Episode three of Dr Ken proves that ABC have a solid comedic win with the show that has hit its stride and keeps the laughs coming. Show co-creator, and star, Ken Jeong and his co stars prove that comedy does not have to be frantic or rushed or forced. The pilot, which did feel a little rough, was promising, but by the second episode, Dr Ken definitely rocked it.
Unlike other sitcoms, for instance ABC’s Black-ish, that try way too hard for the “yuks,” this newest offering, as stated previously, hits every note spot on. Each character brings something to the table. Everyone has a “high” point, or gag (or personality trait) that pleases, just like co-workers and family members do in real life.
Kate Simses as Julie, never fails to get laughs in all the right places. Last week her sincere response to Damona’s (Tisha Campbell-Martin) “Are you hugging yourself,” was brilliantly funny. This week her quick shift from not caring about working on Saturday to caring…deeply had the same effect. This actress has comedy timing to spare.
Something she shares with Campbell-Martin (mouse reference: “Imma get you a new one.”) Jonathan Slavin as Hector and Dave Foley as the boss everyone loves to hate, Pat. This is one comedy program that gets the formula right. Sure there are funny lines, moments and situations at Ken’s home, but the laughs do not stop when he leaves the familial house.
Jeong’s character has great lines regardless of the setting, but so do his “family” members. Nakamura kills it with her “wise” mom delivery, the gag in episode three has her paying Molly (Krista Marie Yu) to make her unwanted nickname go away. (This is done with a straight deadpan delivery that makes the interchange very, very funny.)
It has to be mentioned here…In the pilot episode the gag that won the “funniest” award for that opening episode was the “molly” bit where Dr. Ken is arrested. Truly hysterical and the sight of a thirty-something professional in a club shouting for “Molly” was brilliant, as was the punchline.
Krista Marie Yu is spot on as the sophisticated teen who gives her mother the “solid burn” in the latest episode and Albert Tsai keeps delivering as little brother Dave, almost also known as Klompers…
This week saw Dr. Ken get “promoted” to indoor valet parking and his staff learning that they must start working Saturdays. Cue friction and a funny song about Ken losing touch. Mrs. Park tells her husband that he should stand up for his co-workers so he approaches Pat (in his “not-yacht”) to talk the situation over.
What makes the episode work so well, at both home and work, are the nods to realism. Despite “forgetting that Hector had issues with Ken the week before notwithstanding, the end result of Ken and Pat meeting about the Saturday shift ended as it would have in the real world.

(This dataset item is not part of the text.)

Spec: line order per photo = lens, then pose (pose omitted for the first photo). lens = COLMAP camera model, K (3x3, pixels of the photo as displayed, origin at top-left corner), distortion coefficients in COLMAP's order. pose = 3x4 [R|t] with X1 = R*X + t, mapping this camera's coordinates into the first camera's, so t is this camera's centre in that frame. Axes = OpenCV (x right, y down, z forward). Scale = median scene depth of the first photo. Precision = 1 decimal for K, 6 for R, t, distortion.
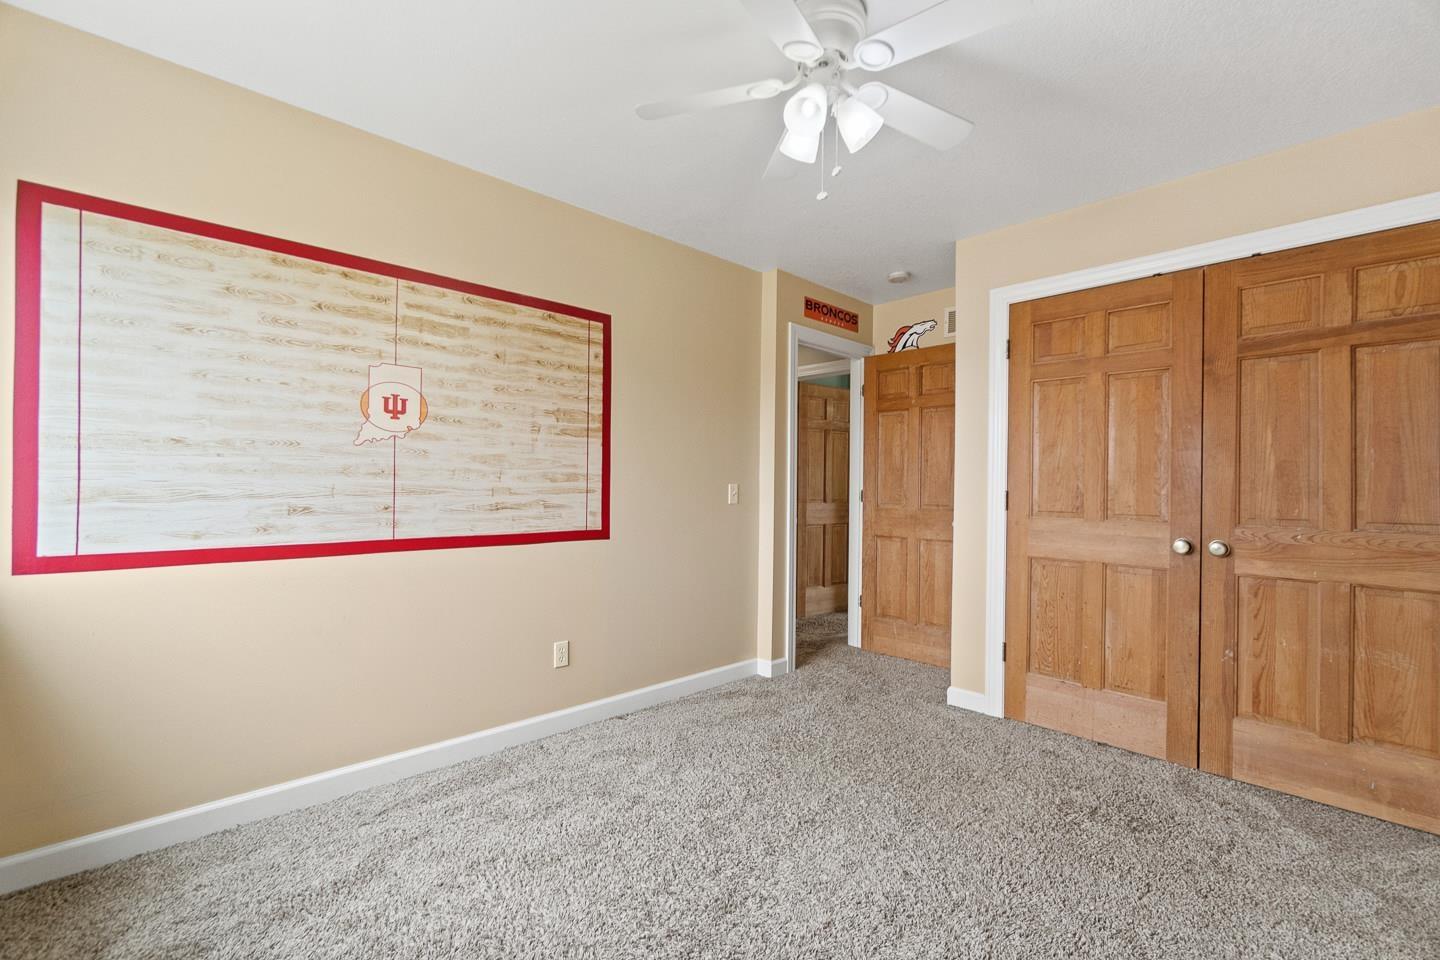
lens RADIAL K [[616.1, 0, 717.4], [0, 616.1, 476.0], [0, 0, 1]] dist [-0.000152, 0.000179]
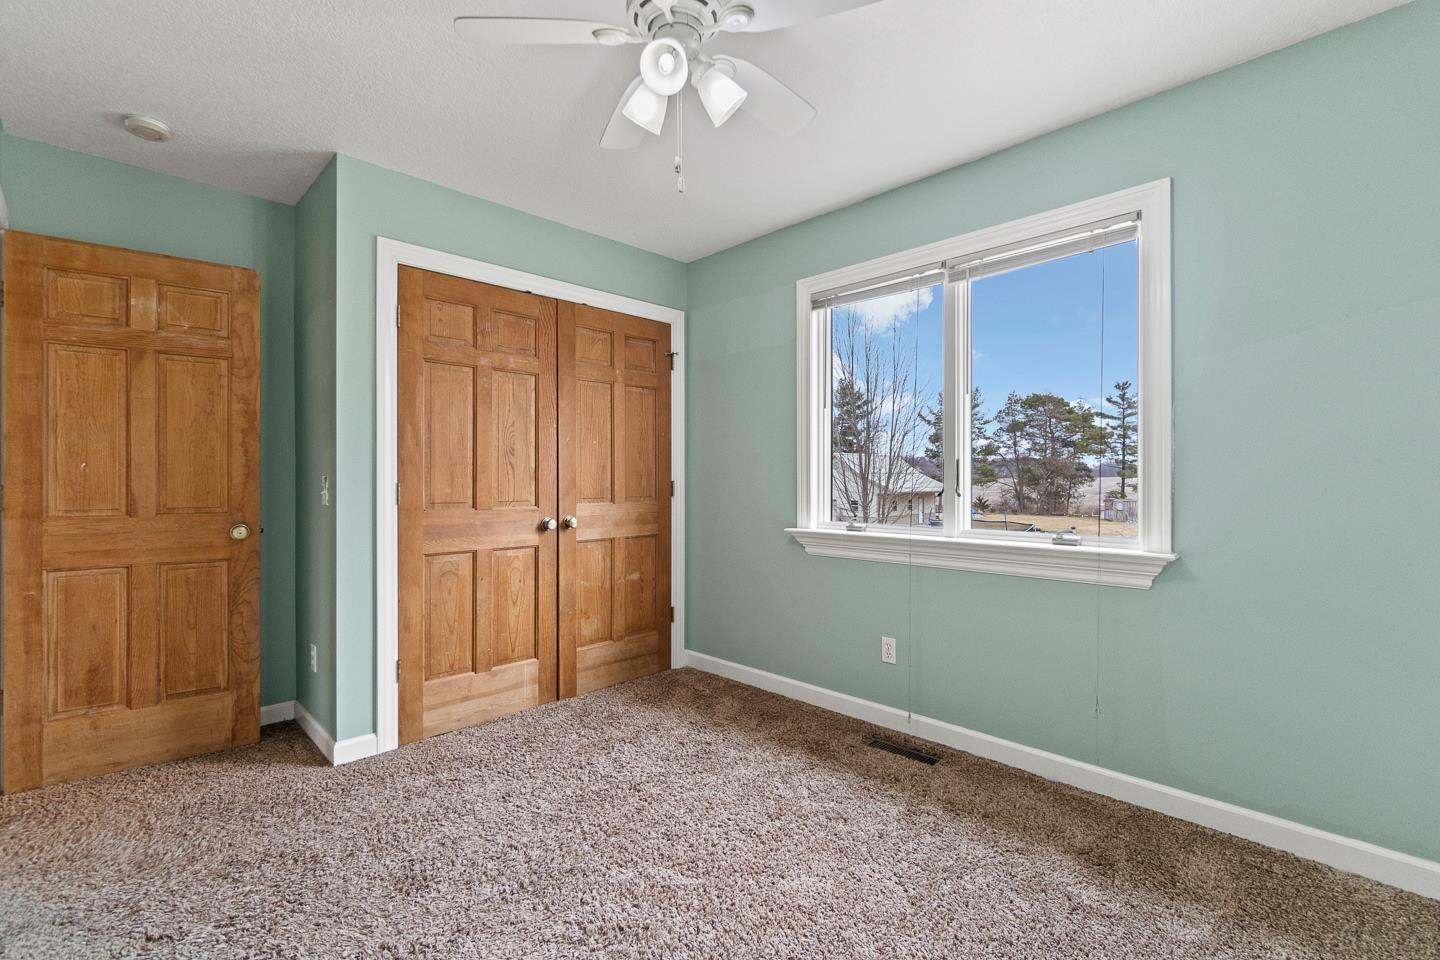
lens RADIAL K [[618.2, 0, 714.9], [0, 618.2, 474.0], [0, 0, 1]] dist [-0.003104, 0.000189]
pose [[-0.006163, -0.009946, 0.999932, -0.407682], [-0.016922, 0.999808, 0.009840, -0.003246], [-0.999838, -0.016860, -0.006330, 0.589407]]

Dr. Ken loses but, ultimately, also gains. He cannot get the new shift taken away so instead decides to join his “friends with less money” to show support, thus regaining the affection and respect of his staff. At home, the punchline is given to Mrs. Park who tells her husband that she does not mind the new nickname and then goes to ask Molly to get the thing taken care of.
After a 32 year hiatus from American sitcoms this reviewer was dismayed at the sameness on offer from other shows. Then Dr. Ken popped up on the radar and proved that the US sitcom is not dead at all. Kudos to Ken Jeong and the rest of his talented co-stars for a job well done and for proving that the second episode was no fluke.
Dr Ken airs Fridays on ABC, tune in if you like to laugh.